We measured the natural potential of the test field using an underground electric field collector. The field potential measured after the experiment and the initial natural potential data were differentially processed to obtain the changing values of the streaming potential of the borehole at different times in the water injection experiment, and the distributions of the changes in the streaming potential are shown in
Figure 11a–d.
Figure 11a–d show the following: (1) At the beginning of water injection, there is an obvious change in the streaming potential around the water injection hole. (2) The change in the streaming potential is the largest at the beginning of water injection, and then it gradually decreases with increasing time (actually equivalent to the decrease in the pressure change). (3) After sixteen minutes of water injection, the streaming potential change can still be observed at approximately twenty minutes. This is because although the surface water injection has ended, the water still flows underground under the pressure of the water head, and the groundwater balance state is still being adjusted. (4) The results indicate that the streaming potential changes relatively uniformly around the borehole, and there is no obvious difference in all directions, indicating that the stratigraphic structure changes little. The results revealed by the streaming potential test are consistent with the actual distribution of underground rock formations.

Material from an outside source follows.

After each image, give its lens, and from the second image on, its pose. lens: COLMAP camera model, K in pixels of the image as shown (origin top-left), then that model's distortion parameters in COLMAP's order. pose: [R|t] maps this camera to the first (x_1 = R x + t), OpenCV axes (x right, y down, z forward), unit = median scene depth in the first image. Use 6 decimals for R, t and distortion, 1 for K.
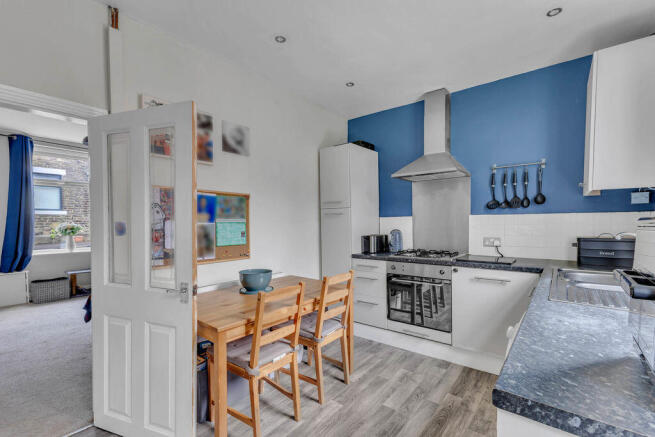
lens RADIAL K [[296.5, 0, 327.6], [0, 296.5, 223.4], [0, 0, 1]] dist [0.003678, 0.000538]
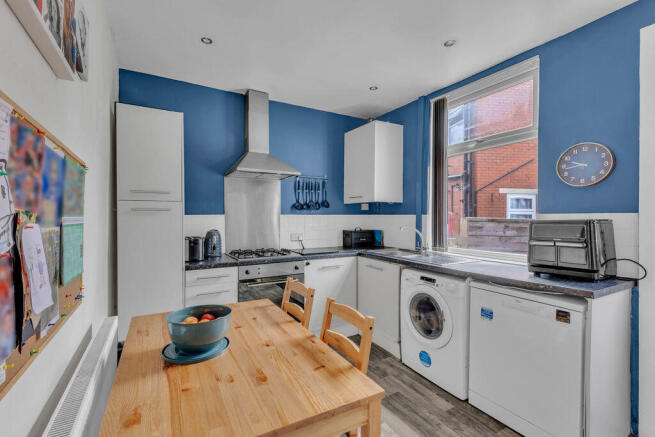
lens RADIAL K [[296.5, 0, 327.6], [0, 296.5, 213.9], [0, 0, 1]] dist [0.003678, 0.000538]
pose [[0.361297, 0.015944, 0.932315, -0.530724], [0.003593, 0.999823, -0.018490, -0.009489], [-0.932444, 0.010030, 0.361175, 0.455462]]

Monitoring of the streaming potential can visually indicate the direction of the flow diffusion.
6. Conclusions
The designed indoor high-pressure experimental system was used to measure the fluid streaming potential of sandstone cores with different porosities under simulated formation conditions. A small-scale field sandstone water injection verification experiment was carried out. The experimental results confirmed that the streaming potential was generated during the actual injection process in the rock mass. The experimental results show that the larger the core pore is, the more the streaming potential will be generated under the same conditions. In addition, during the injection process, the higher the ground injection pressure is, the easier the streaming potential can be found, and the easier it is to monitor the flow state of the injected liquid. The lower the salinity of the injected liquid during the injection process is, the more obvious the generated streaming potential is. The experimental results show that monitoring the changes in streaming potential can monitor the flow of subsurface fluids.
In this study, the flow state of underground fluid is monitored by the phenomenon that surface fluid injection generates current potential in the underground rock mass. This idea provides a new research direction for energy development and is expected to improve the efficiency of energy exploitation.